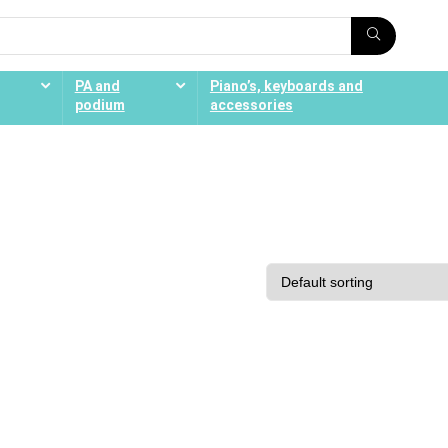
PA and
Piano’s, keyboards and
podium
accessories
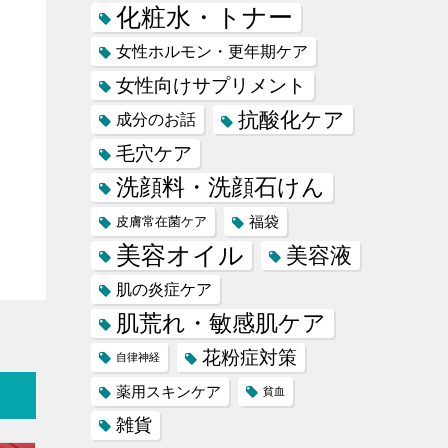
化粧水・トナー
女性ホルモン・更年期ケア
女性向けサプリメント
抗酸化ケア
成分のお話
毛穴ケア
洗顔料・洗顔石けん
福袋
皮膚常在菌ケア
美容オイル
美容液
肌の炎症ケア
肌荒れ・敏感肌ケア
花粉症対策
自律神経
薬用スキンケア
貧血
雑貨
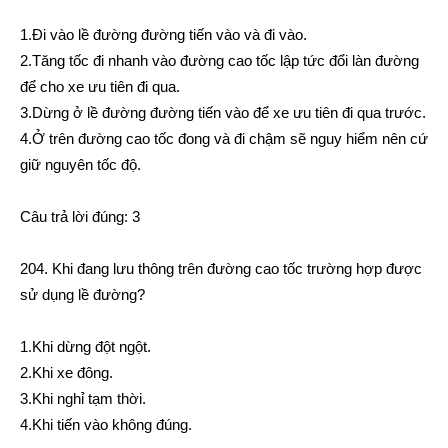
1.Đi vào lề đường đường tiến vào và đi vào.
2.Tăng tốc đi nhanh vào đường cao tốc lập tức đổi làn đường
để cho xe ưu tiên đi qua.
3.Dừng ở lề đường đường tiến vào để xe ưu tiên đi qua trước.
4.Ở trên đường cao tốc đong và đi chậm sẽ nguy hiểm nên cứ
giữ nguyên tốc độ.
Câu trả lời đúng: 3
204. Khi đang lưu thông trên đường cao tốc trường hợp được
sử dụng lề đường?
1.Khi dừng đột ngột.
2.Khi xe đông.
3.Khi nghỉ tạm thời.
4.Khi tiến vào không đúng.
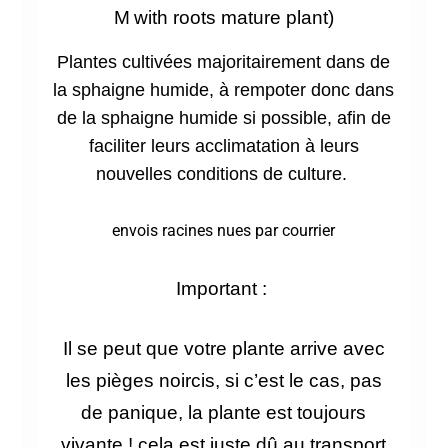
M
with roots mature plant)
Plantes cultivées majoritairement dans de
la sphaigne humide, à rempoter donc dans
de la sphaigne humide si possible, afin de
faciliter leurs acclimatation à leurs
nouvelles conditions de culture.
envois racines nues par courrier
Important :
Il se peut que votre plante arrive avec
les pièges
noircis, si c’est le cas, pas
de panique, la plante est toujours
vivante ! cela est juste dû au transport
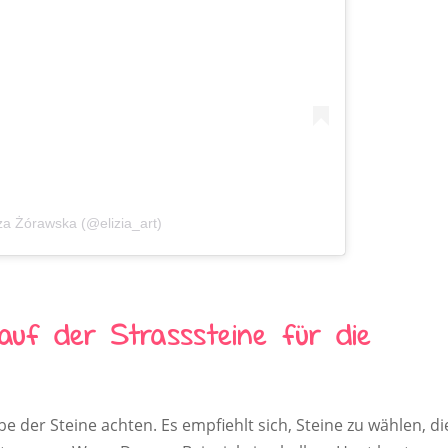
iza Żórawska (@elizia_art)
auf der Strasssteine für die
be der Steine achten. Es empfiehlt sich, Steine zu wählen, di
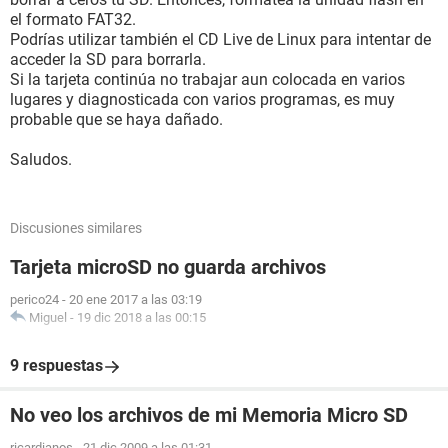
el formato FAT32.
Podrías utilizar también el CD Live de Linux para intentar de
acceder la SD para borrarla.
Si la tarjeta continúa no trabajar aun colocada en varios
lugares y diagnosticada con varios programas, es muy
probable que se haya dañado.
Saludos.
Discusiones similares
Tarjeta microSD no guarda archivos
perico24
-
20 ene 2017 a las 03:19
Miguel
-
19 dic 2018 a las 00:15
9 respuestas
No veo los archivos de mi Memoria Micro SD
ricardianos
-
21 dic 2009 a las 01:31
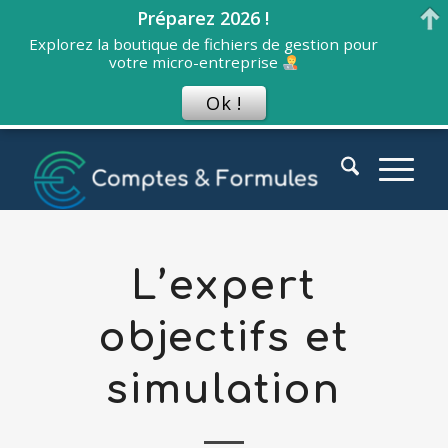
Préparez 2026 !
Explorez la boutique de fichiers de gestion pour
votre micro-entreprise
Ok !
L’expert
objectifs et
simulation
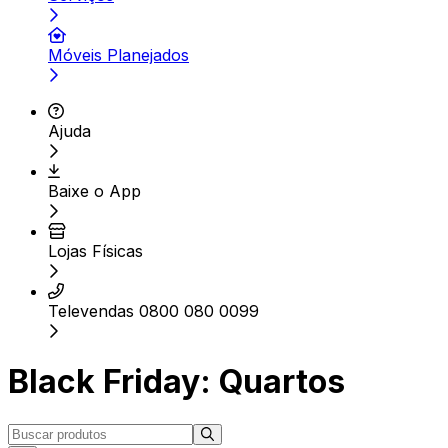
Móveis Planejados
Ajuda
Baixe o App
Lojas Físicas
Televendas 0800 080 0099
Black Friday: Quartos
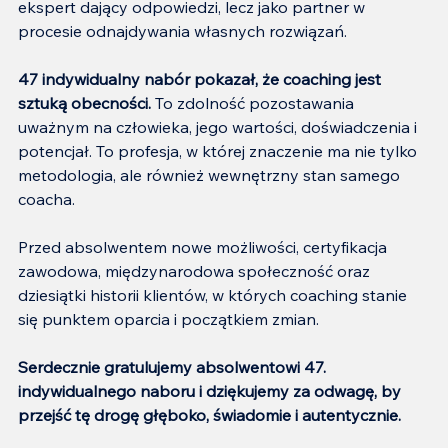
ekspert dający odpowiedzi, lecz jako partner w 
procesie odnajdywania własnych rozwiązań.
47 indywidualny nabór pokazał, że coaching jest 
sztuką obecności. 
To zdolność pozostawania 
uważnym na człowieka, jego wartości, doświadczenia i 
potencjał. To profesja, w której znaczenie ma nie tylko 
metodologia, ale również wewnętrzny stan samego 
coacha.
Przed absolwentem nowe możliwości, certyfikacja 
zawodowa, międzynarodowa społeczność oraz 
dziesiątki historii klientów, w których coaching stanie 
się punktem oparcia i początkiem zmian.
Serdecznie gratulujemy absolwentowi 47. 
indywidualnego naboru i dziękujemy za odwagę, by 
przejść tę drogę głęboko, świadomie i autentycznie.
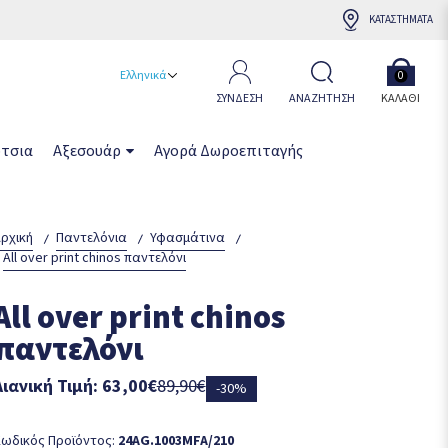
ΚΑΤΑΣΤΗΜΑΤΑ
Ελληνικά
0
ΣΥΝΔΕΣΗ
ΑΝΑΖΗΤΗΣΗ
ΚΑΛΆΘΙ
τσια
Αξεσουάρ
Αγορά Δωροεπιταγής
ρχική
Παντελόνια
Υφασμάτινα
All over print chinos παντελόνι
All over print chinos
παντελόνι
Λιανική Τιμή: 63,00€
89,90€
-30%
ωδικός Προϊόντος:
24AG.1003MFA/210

════════════════

BRIEF: From the first line to the last, give the data again exactly, but without pictures.

PROBLEM SOLUTION:
PA and
Piano’s, keyboards and
podium
accessories
化粧水・トナー
女性ホルモン・更年期ケア
女性向けサプリメント
抗酸化ケア
成分のお話
毛穴ケア
洗顔料・洗顔石けん
福袋
皮膚常在菌ケア
美容オイル
美容液
肌の炎症ケア
肌荒れ・敏感肌ケア
花粉症対策
自律神経
薬用スキンケア
貧血
雑貨
1.Đi vào lề đường đường tiến vào và đi vào.
2.Tăng tốc đi nhanh vào đường cao tốc lập tức đổi làn đường
để cho xe ưu tiên đi qua.
3.Dừng ở lề đường đường tiến vào để xe ưu tiên đi qua trước.
4.Ở trên đường cao tốc đong và đi chậm sẽ nguy hiểm nên cứ
giữ nguyên tốc độ.
Câu trả lời đúng: 3
204. Khi đang lưu thông trên đường cao tốc trường hợp được
sử dụng lề đường?
1.Khi dừng đột ngột.
2.Khi xe đông.
3.Khi nghỉ tạm thời.
4.Khi tiến vào không đúng.
M
with roots mature plant)
Plantes cultivées majoritairement dans de
la sphaigne humide, à rempoter donc dans
de la sphaigne humide si possible, afin de
faciliter leurs acclimatation à leurs
nouvelles conditions de culture.
envois racines nues par courrier
Important :
Il se peut que votre plante arrive avec
les pièges
noircis, si c’est le cas, pas
de panique, la plante est toujours
vivante ! cela est juste dû au transport
iza Żórawska (@elizia_art)
auf der Strasssteine für die
be der Steine achten. Es empfiehlt sich, Steine zu wählen, di
el formato FAT32.
Podrías utilizar también el CD Live de Linux para intentar de
acceder la SD para borrarla.
Si la tarjeta continúa no trabajar aun colocada en varios
lugares y diagnosticada con varios programas, es muy
probable que se haya dañado.
Saludos.
Discusiones similares
Tarjeta microSD no guarda archivos
perico24
-
20 ene 2017 a las 03:19
Miguel
-
19 dic 2018 a las 00:15
9 respuestas
No veo los archivos de mi Memoria Micro SD
ricardianos
-
21 dic 2009 a las 01:31
Préparez 2026 !
Explorez la boutique de fichiers de gestion pour
votre micro-entreprise
Ok !
L’expert
objectifs et
simulation
Móveis Planejados
Ajuda
Baixe o App
Lojas Físicas
Televendas 0800 080 0099
Black Friday: Quartos
ekspert dający odpowiedzi, lecz jako partner w 
procesie odnajdywania własnych rozwiązań.
47 indywidualny nabór pokazał, że coaching jest 
sztuką obecności. 
To zdolność pozostawania 
uważnym na człowieka, jego wartości, doświadczenia i 
potencjał. To profesja, w której znaczenie ma nie tylko 
metodologia, ale również wewnętrzny stan samego 
coacha.
Przed absolwentem nowe możliwości, certyfikacja 
zawodowa, międzynarodowa społeczność oraz 
dziesiątki historii klientów, w których coaching stanie 
się punktem oparcia i początkiem zmian.
Serdecznie gratulujemy absolwentowi 47. 
indywidualnego naboru i dziękujemy za odwagę, by 
przejść tę drogę głęboko, świadomie i autentycznie.
ΚΑΤΑΣΤΗΜΑΤΑ
Ελληνικά
0
ΣΥΝΔΕΣΗ
ΑΝΑΖΗΤΗΣΗ
ΚΑΛΆΘΙ
τσια
Αξεσουάρ
Αγορά Δωροεπιταγής
ρχική
Παντελόνια
Υφασμάτινα
All over print chinos παντελόνι
All over print chinos
παντελόνι
Λιανική Τιμή: 63,00€
89,90€
-30%
ωδικός Προϊόντος:
24AG.1003MFA/210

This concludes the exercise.